Sarcopenia as a concept in surgical risk prediction is attractive due its potential reversibility. In elective surgical patients, there is a small window of opportunity from the point at which scans are acquired to the date of surgery. The approach during this period should be multi-faceted and targeted to the individual patient. A combination of strategies targeting inflammation, reduced exercise capacity, secondary anorexia and reduced food intake have been suggested in the context of cancer-related cachexia [62, 63]. In the targeting of muscle mass and strength, the largest body of evidence relates to ageing and muscle loss. A number of studies have reported modest increases in mass and capacity following relatively short anaerobic resistance training [6467]. Whilst reduced length of stay and critical care dependency has been observed in cardiothoracic patients receiving prehabilitation programmes, there are limited data examining the subsequent impact on post-operative outcomes following abdominal surgery [6870]. In addition, cost-effectiveness and patient satisfaction needs to be accounted for if pre-operative interventions are to be considered by budget commissioners. In order to properly address the question of whether prehabilitation in sarcopenic patients can reduce complications and mortality following surgery, clinical trials need to be considered.

Limitations of this study include the retrospective observational nature of the included articles. In addition, based on funnel plot analysis, the results may be affected by publication bias.

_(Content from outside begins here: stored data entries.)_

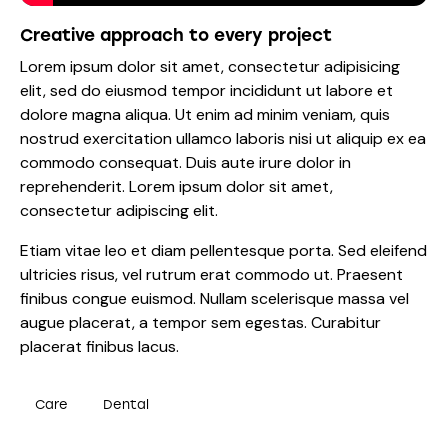
Creative approach to every project
Lorem ipsum dolor sit amet, consectetur adipisicing
elit, sed do eiusmod tempor incididunt ut labore et
dolore magna aliqua. Ut enim ad minim veniam, quis
nostrud exercitation ullamco laboris nisi ut aliquip ex ea
commodo consequat. Duis aute irure dolor in
reprehenderit. Lorem ipsum dolor sit amet,
consectetur adipiscing elit.
Etiam vitae leo et diam pellentesque porta. Sed eleifend
ultricies risus, vel rutrum erat commodo ut. Praesent
finibus congue euismod. Nullam scelerisque massa vel
augue placerat, a tempor sem egestas. Curabitur
placerat finibus lacus.
Care
Dental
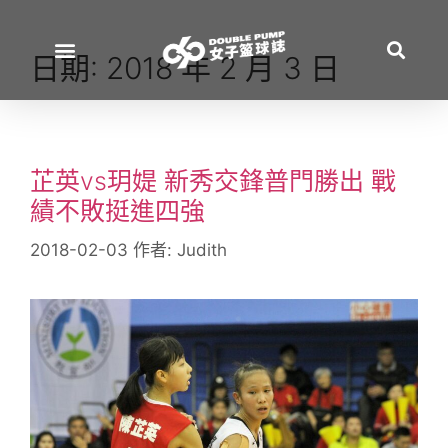
日期:
2018 年 2 月 3 日
芷英vs玥媞 新秀交鋒普門勝出 戰
績不敗挺進四強
2018-02-03
作者:
Judith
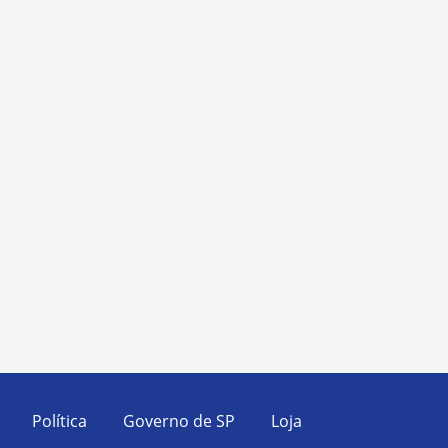
Política
Governo de SP
Loja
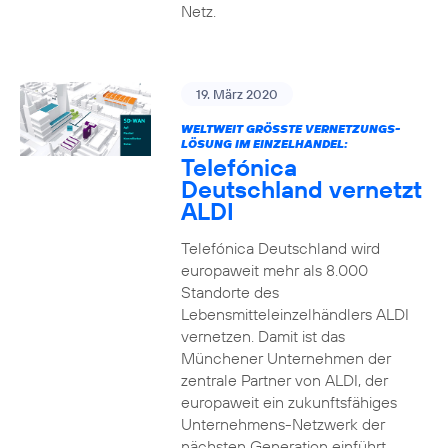
Netz.
19. März 2020
WELTWEIT GRÖSSTE VERNETZUNGS-L
ÖSUNG IM EINZELHANDEL:
Telefónica
Deutschland vernetzt
ALDI
Telefónica Deutschland wird
europaweit mehr als 8.000
Standorte des
Lebensmitteleinzelhändlers ALDI
vernetzen. Damit ist das
Münchener Unternehmen der
zentrale Partner von ALDI, der
europaweit ein zukunftsfähiges
Unternehmens-Netzwerk der
nächsten Generation einführt.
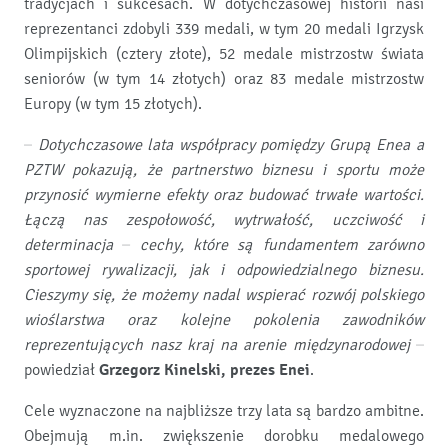
tradycjach i sukcesach. W dotychczasowej historii nasi
reprezentanci zdobyli 339 medali, w tym 20 medali Igrzysk
Olimpijskich (cztery złote), 52 medale mistrzostw świata
seniorów (w tym 14 złotych) oraz 83 medale mistrzostw
Europy (w tym 15 złotych).
–
Dotychczasowe lata współpracy pomiędzy Grupą Enea a
PZTW pokazują, że partnerstwo biznesu i sportu może
przynosić wymierne efekty oraz budować trwałe wartości.
Łączą nas zespołowość, wytrwałość, uczciwość i
determinacja – cechy, które są fundamentem zarówno
sportowej rywalizacji, jak i odpowiedzialnego biznesu.
Cieszymy się, że możemy nadal wspierać rozwój polskiego
wioślarstwa oraz kolejne pokolenia zawodników
reprezentujących nasz kraj na arenie międzynarodowej
–
powiedział
Grzegorz Kinelski, prezes Enei
.
Cele wyznaczone na najbliższe trzy lata są bardzo ambitne.
Obejmują m.in. zwiększenie dorobku medalowego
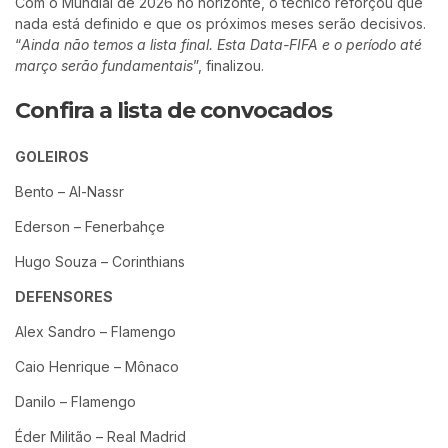
Com o Mundial de 2026 no horizonte, o técnico reforçou que
nada está definido e que os próximos meses serão decisivos.
“
Ainda não temos a lista final. Esta Data-FIFA e o período até
março serão fundamentais
”, finalizou.
Confira a lista de convocados
GOLEIROS
Bento – Al-Nassr
Ederson – Fenerbahçe
Hugo Souza – Corinthians
DEFENSORES
Alex Sandro – Flamengo
Caio Henrique – Mônaco
Danilo – Flamengo
Éder Militão – Real Madrid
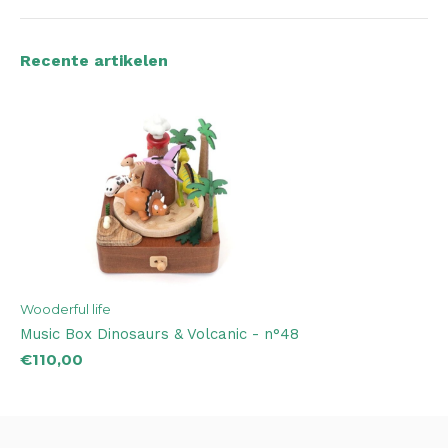
Recente artikelen
Wooderful life
Music Box Dinosaurs & Volcanic - n°48
€110,00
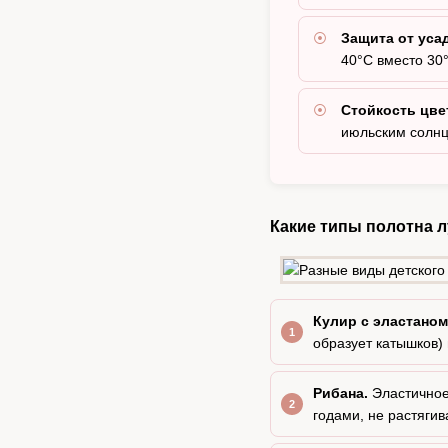
Защита от уса
40°C вместо 30
Стойкость цве
июльским солн
Какие типы полотна л
Кулир с эластаном 
образует катышков)
Рибана.
Эластичное 
годами, не растягив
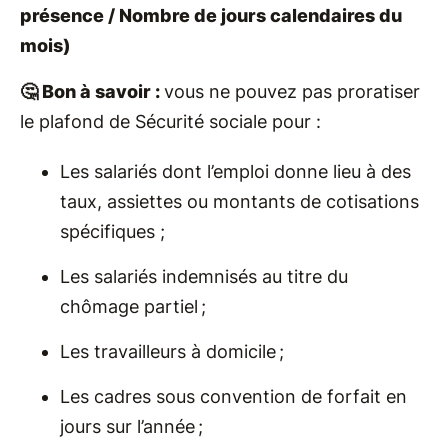
présence / Nombre de jours calendaires du
mois)
🤔 Bon à savoir :
vous ne pouvez pas proratiser
le plafond de Sécurité sociale pour :
Les salariés dont l’emploi donne lieu à des
taux, assiettes ou montants de cotisations
spécifiques ;
Les salariés indemnisés au titre du
chômage partiel ;
Les travailleurs à domicile ;
Les cadres sous convention de forfait en
jours sur l’année ;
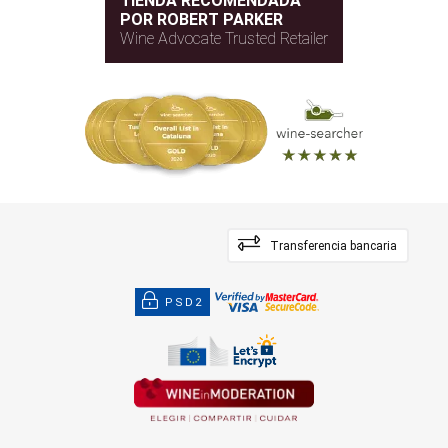
TIENDA RECOMENDADA
POR ROBERT PARKER
Wine Advocate Trusted Retailer
Transferencia bancaria
PSD2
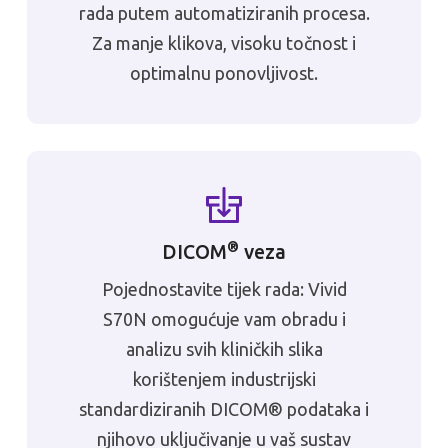
rada putem automatiziranih procesa.
Za manje klikova, visoku točnost i
optimalnu ponovljivost.
®
DICOM
veza
Pojednostavite tijek rada: Vivid
S70N omogućuje vam obradu i
analizu svih kliničkih slika
korištenjem industrijski
standardiziranih DICOM® podataka i
njihovo uključivanje u vaš sustav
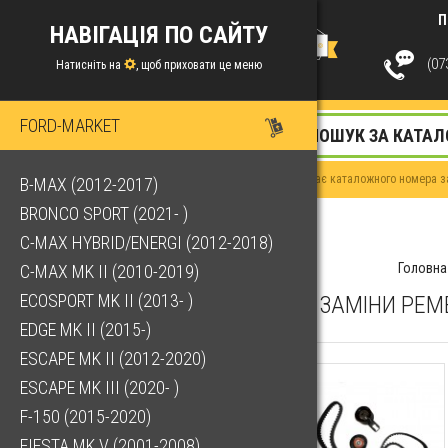
П
НАВІГАЦІЯ ПО САЙТУ
(073
Натисніть на
, щоб приховати це меню
FORD-MARKET
Якщо у Вас немає каталожного номера за
B-MAX (2012-2017)
BRONCO SPORT (2021- )
C-MAX HYBRID/ENERGI (2012-2018)
Головна
C-MAX MK II (2010-2019)
ECOSPORT MK II (2013- )
КОМПЛЕКТ ДЛЯ ЗАМІНИ РЕМЕН
EDGE MK II (2015-)
ESCAPE MK II (2012-2020)
ESCAPE MK III (2020- )
F-150 (2015-2020)
FIESTA MK V (2001-2008)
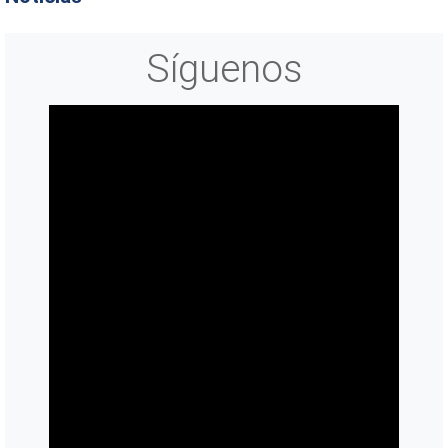
Síguenos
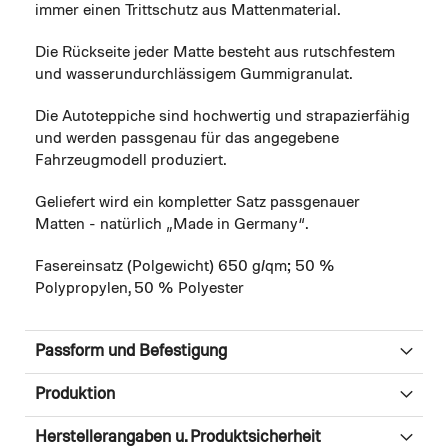
immer einen Trittschutz aus Mattenmaterial.
Die Rückseite jeder Matte besteht aus rutschfestem
und wasserundurchlässigem Gummigranulat.
Die Autoteppiche sind hochwertig und strapazierfähig
und werden passgenau für das angegebene
Fahrzeugmodell produziert.
Geliefert wird ein kompletter Satz passgenauer
Matten - natürlich „Made in Germany“.
Fasereinsatz (Polgewicht) 650 g/qm; 50 %
Polypropylen, 50 % Polyester
Passform und Befestigung
Produktion
Herstellerangaben u. Produktsicherheit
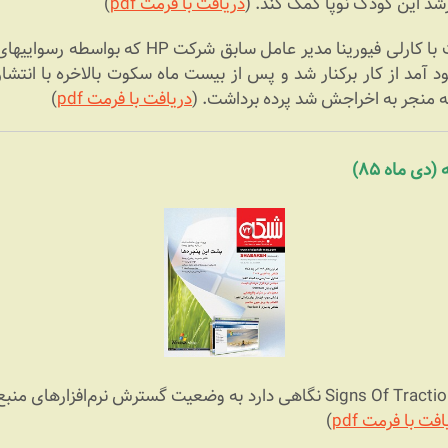
دریافت با فرمت pdf
)
دوم مصاحبه‎
آمد از کار برکنار شد و پس از بیست ماه سکوت بالاخره با انتشا
دریافت با فرمت pdf
)
مقاله با عنوان اصلی Signs Of Traction نگاهی دارد به وضعیت گسترش نرم‌
فت با فرمت pdf
)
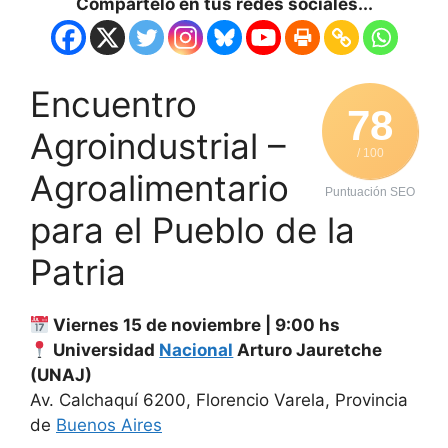
Compártelo en tus redes sociales...
Encuentro
78
Agroindustrial –
/ 100
Agroalimentario
Puntuación SEO
para el Pueblo de la
Patria
Viernes 15 de noviembre | 9:00 hs
Universidad
Nacional
Arturo Jauretche
(UNAJ)
Av. Calchaquí 6200, Florencio Varela, Provincia
de
Buenos Aires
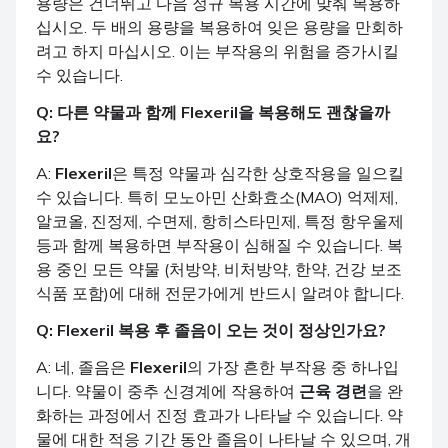
용량은 건너뛰고 다음 정규 복용 시간에 맞춰 복용하
십시오. 두 배의 용량을 복용하여 잊은 용량을 만회하
려고 하지 마십시오. 이는 부작용의 위험을 증가시킬
수 있습니다.
Q: 다른 약물과 함께
Flexeril
을 복용해도 괜찮을까
요?
A:
Flexeril
은 특정 약물과 심각한 상호작용을 일으킬
수 있습니다. 특히 모노아민 산화효소(MAO) 억제제,
알코올, 진정제, 수면제, 항히스타민제, 특정 항우울제
등과 함께 복용하면 부작용이 심해질 수 있습니다. 복
용 중인 모든 약물 (처방약, 비처방약, 한약, 건강 보조
식품 포함)에 대해 전문가에게 반드시 알려야 합니다.
Q:
Flexeril
복용 후 졸음이 오는 것이 정상인가요?
A: 네, 졸음은
Flexeril
의 가장 흔한 부작용 중 하나입
니다. 약물이 중추 신경계에 작용하여
근육 경련
을 완
화하는 과정에서 진정 효과가 나타날 수 있습니다. 약
물에 대한 적응 기간 동안 졸음이 나타날 수 있으며, 개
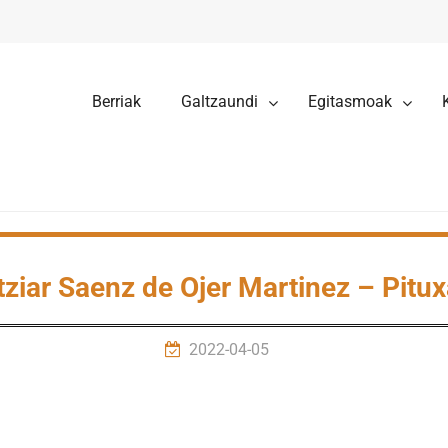
Berriak
Galtzaundi
Egitasmoak
tziar Saenz de Ojer Martinez – Pitu
2022-04-05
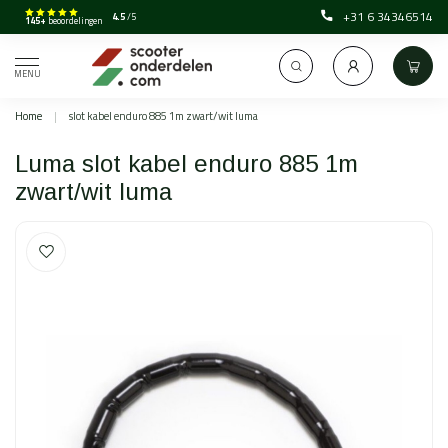
+31 6 34346514
4.5
/5
145+
beoordelingen
MENU
Home
|
slot kabel enduro 885 1m zwart/wit luma
Luma slot kabel enduro 885 1m
zwart/wit luma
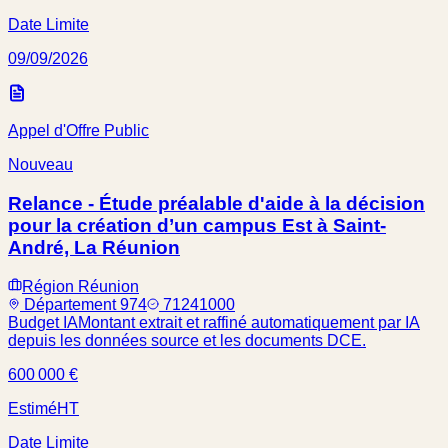
Date Limite
09/09/2026
Appel d'Offre Public
Nouveau
Relance - Étude préalable d'aide à la décision
pour la création d’un campus Est à Saint-
André, La Réunion
Région Réunion
Département 974
71241000
Budget IA
Montant extrait et raffiné automatiquement par IA
depuis les données source et les documents DCE.
600 000 €
Estimé
HT
Date Limite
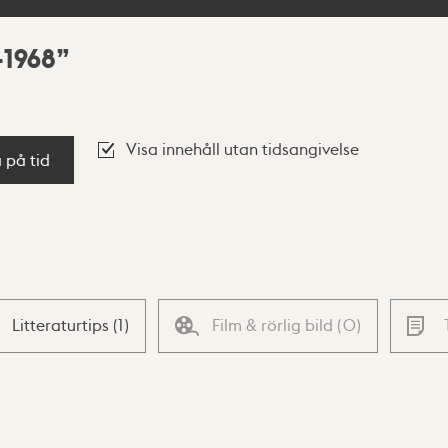
-1968
Visa innehåll utan tidsangivelse
a på tid
Litteraturtips
(
1
)
Film & rörlig bild
(
0
)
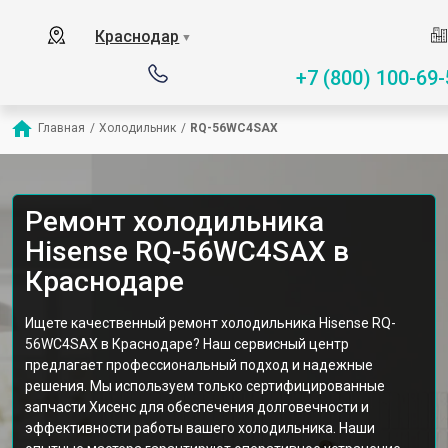
Краснодар
▼
+7 (800) 100-69-
Главная
/
Холодильник
/
RQ-56WC4SAX
Ремонт холодильника
Hisense RQ-56WC4SAX в
Краснодаре
Ищете качественный ремонт холодильника Hisense RQ-
56WC4SAX в Краснодаре? Наш сервисный центр
предлагает профессиональный подход и надежные
решения. Мы используем только сертифицированные
запчасти Хисенс для обеспечения долговечности и
эффективности работы вашего холодильника. Наши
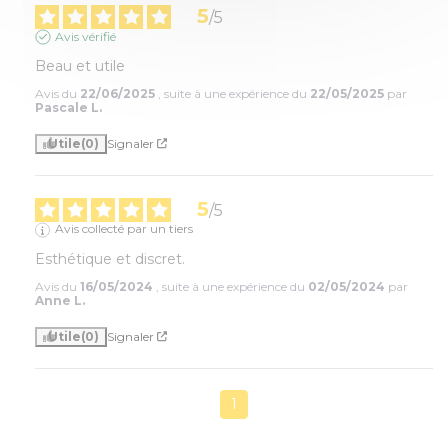
5
/
5
Avis vérifié
Beau et utile
Avis du
22/06/2025
, suite à une expérience du
22/05/2025
par
Pascale L.
Utile
(0)
Signaler
5
/
5
Avis collecté par un tiers
Esthétique et discret.
Avis du
16/05/2024
, suite à une expérience du
02/05/2024
par
Anne L.
Utile
(0)
Signaler
1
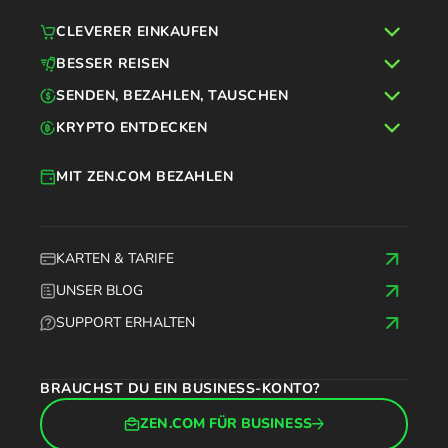
CLEVERER EINKAUFEN
BESSER REISEN
SENDEN, BEZAHLEN, TAUSCHEN
KRYPTO ENTDECKEN
MIT ZEN.COM BEZAHLEN
KARTEN & TARIFE
UNSER BLOG
SUPPORT ERHALTEN
BRAUCHST DU EIN BUSINESS-KONTO?
ZEN.COM FÜR BUSINESS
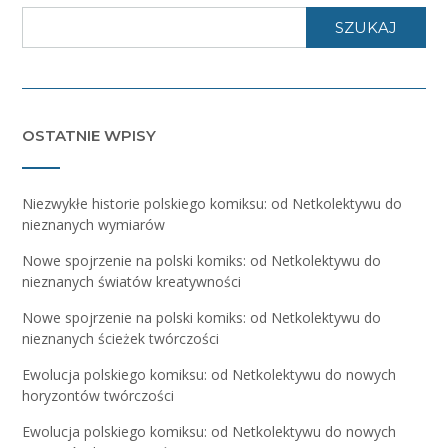
SZUKAJ
OSTATNIE WPISY
Niezwykłe historie polskiego komiksu: od Netkolektywu do
nieznanych wymiarów
Nowe spojrzenie na polski komiks: od Netkolektywu do
nieznanych światów kreatywności
Nowe spojrzenie na polski komiks: od Netkolektywu do
nieznanych ścieżek twórczości
Ewolucja polskiego komiksu: od Netkolektywu do nowych
horyzontów twórczości
Ewolucja polskiego komiksu: od Netkolektywu do nowych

The majority of included studies used muscle volume thresholds to define sarcopenia based on individual study populations. Whilst this accounts for inherent geographical differences, the limited generalisability means those wishing to further investigate sarcopenia may need to perform internal sensitivity analyses in order to determine thresholds.

Conclusion

In conclusion, these data support a role for radiologically determined sarcopenia in post-operative prognostication. The retrospective nature of included studies, along with the lack of consensus surrounding sarcopenic thresholds, limits the generalisability of the results. Nonetheless, there may be a potential role for targeted pre-operative interventions in sarcopenic patients aimed at improving post-operative outcomes. Future work needs to determine the efficacy of interventions targeting muscle mass and function in the pre-operative setting. In addition, the benefit of sarcopenia reversal in surgical patients would need to be investigated using prospective trial designs.